Honeywell's DualBoost turbo, used on the Ford 6.7-litre Powerstroke diesel engine on the F150 series pickup, uses mixed radial and axial technology, plus
a handful of new technologies, including a dual-sided turbine wheel that reduces the overall size enough to be able to fit the turbo into the centre of the cylinder banks.
Like many diesel turbos, Honeywell's DualBoost exploits its radial intake flow with moveable vanes, directing exhaust gas into the turbine wheel at high engine speeds. Known as Variable Geometry Turbos (VGT), the result is a much greater efficiency and reduced turbo lag at low engine speeds, as well as assisting exhaust-gas recirculation systems.

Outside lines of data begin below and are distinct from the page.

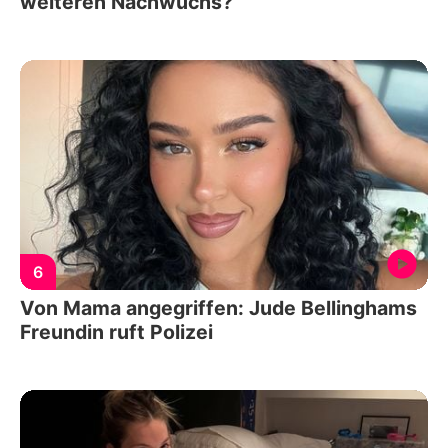
weiteren Nachwuchs?
6
Von Mama angegriffen: Jude Bellinghams
Freundin ruft Polizei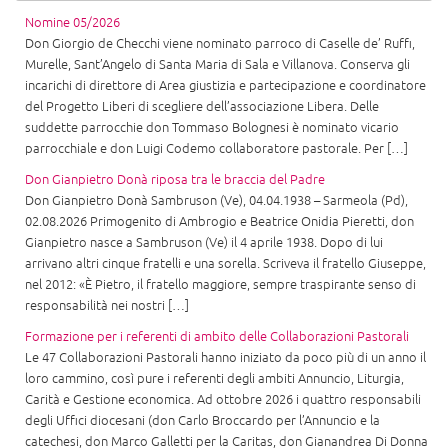
Nomine 05/2026
Don Giorgio de Checchi viene nominato parroco di Caselle de’ Ruffi,
Murelle, Sant’Angelo di Santa Maria di Sala e Villanova. Conserva gli
incarichi di direttore di Area giustizia e partecipazione e coordinatore
del Progetto Liberi di scegliere dell’associazione Libera. Delle
suddette parrocchie don Tommaso Bolognesi è nominato vicario
parrocchiale e don Luigi Codemo collaboratore pastorale. Per […]
Don Gianpietro Donà riposa tra le braccia del Padre
Don Gianpietro Donà Sambruson (Ve), 04.04.1938 – Sarmeola (Pd),
02.08.2026 Primogenito di Ambrogio e Beatrice Onidia Pieretti, don
Gianpietro nasce a Sambruson (Ve) il 4 aprile 1938. Dopo di lui
arrivano altri cinque fratelli e una sorella. Scriveva il fratello Giuseppe,
nel 2012: «È Pietro, il fratello maggiore, sempre traspirante senso di
responsabilità nei nostri […]
Formazione per i referenti di ambito delle Collaborazioni Pastorali
Le 47 Collaborazioni Pastorali hanno iniziato da poco più di un anno il
loro cammino, così pure i referenti degli ambiti Annuncio, Liturgia,
Carità e Gestione economica. Ad ottobre 2026 i quattro responsabili
degli Uffici diocesani (don Carlo Broccardo per l’Annuncio e la
catechesi, don Marco Galletti per la Caritas, don Gianandrea Di Donna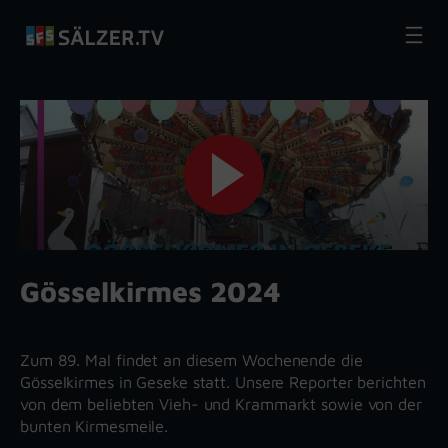
Zum
Inhalt
springen
Gösselkirmes 2024
Zum 89. Mal findet an diesem Wochenende die
Gösselkirmes in Geseke statt. Unsere Reporter berichten
von dem beliebten Vieh- und Krammarkt sowie von der
bunten Kirmesmeile.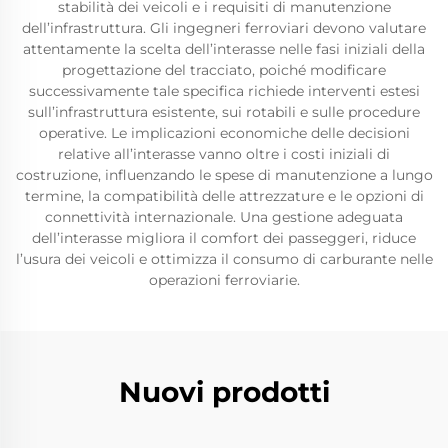
stabilità dei veicoli e i requisiti di manutenzione
dell’infrastruttura. Gli ingegneri ferroviari devono valutare
attentamente la scelta dell’interasse nelle fasi iniziali della
progettazione del tracciato, poiché modificare
successivamente tale specifica richiede interventi estesi
sull’infrastruttura esistente, sui rotabili e sulle procedure
operative. Le implicazioni economiche delle decisioni
relative all’interasse vanno oltre i costi iniziali di
costruzione, influenzando le spese di manutenzione a lungo
termine, la compatibilità delle attrezzature e le opzioni di
connettività internazionale. Una gestione adeguata
dell’interasse migliora il comfort dei passeggeri, riduce
l’usura dei veicoli e ottimizza il consumo di carburante nelle
operazioni ferroviarie.
Nuovi prodotti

With exhaust gases up to 100°C hotter, VGT technology has rarely been tried on petrol engines. Honda and Garrett made them for small production runs and the 997 Porsche turbo uses a Borg Warner VGT turbo, but there is a drawback. "It is very expensive," sighs Wolfgang Hatz, development chief at Porsche and head of engines at the VW Group.
Bearing the load
Simple solutions, such as ceramic ball-bearing turbine bearings, which reduce the friction of the centre bearing and give greater bearing stability, improved transient response and higher ultimate turbine speeds. These are already in production for a range of Garrett after-market turbos and in Honeywell OEM production on a 3.0 V6 Mercedes-Benz diesel. This technology is also used in its DualBoost engine, with a single pedestal mounting to reduce noise transmission.
Another way of reducing turbine wheel weight and inertia is to make them out of titanium/aluminium alloy – Ti/Al. "It has a similar effect to the ceramic ball bearings," says BMW's Ardey. "The turbine wheel weighs a third less, but it is expensive."
Honeywell's Balis agrees and so does Ford's Johnson, but adds a note of caution over their reliability. "They have a failure mode of creep growth," he says, "and you end up with a very big casing and big clearances."
Continental's Schwerdel thinks the weight advantages of Ti/Al wheels can be as high as 50%, but "the first challenge with TiAl is hot-gas corrosion, especially when we look for a gasoline application with [high] exhaust gas temperatures. The second is the industrialisation process."
Ford's Johnson also likes the idea of ceramic turbine wheels, if only the durability could be solved. "They are a great idea," he says, "with reduced density and inertia. But they are brittle and I don't think anyone has yet solved the durability issues."
Other developments? What about compound turbocharging, where you use the engine as a supply pump for the turbo, which has a power take-off? Balis is adamant that Honeywell is working on this technology for outside clients, then goes silent.
"I'm not even 5% sure that we can recover that sort of energy from the exhaust gas," says VW's Hatz.
Ford's Johnson is sceptical, too. "It's still out there on large CVs," he says, "but trying to get that kind of power back into the crankshaft on a small engine is not really sensible."
Ceramic ball bearings and lots of calibration seem to be the mid-term future for turbo applications, though, as Balis says, "the march of technology continues for passenger-car diesels. The spotlight is on petrol at the moment, but diesel turbo developments are coming".
Wolfgang Hatz should, perhaps, have the last word. "Our TDi engines have been a big success. We need to do the same for gasoline. As I said, turbos give driving fun, but also refuelling fun."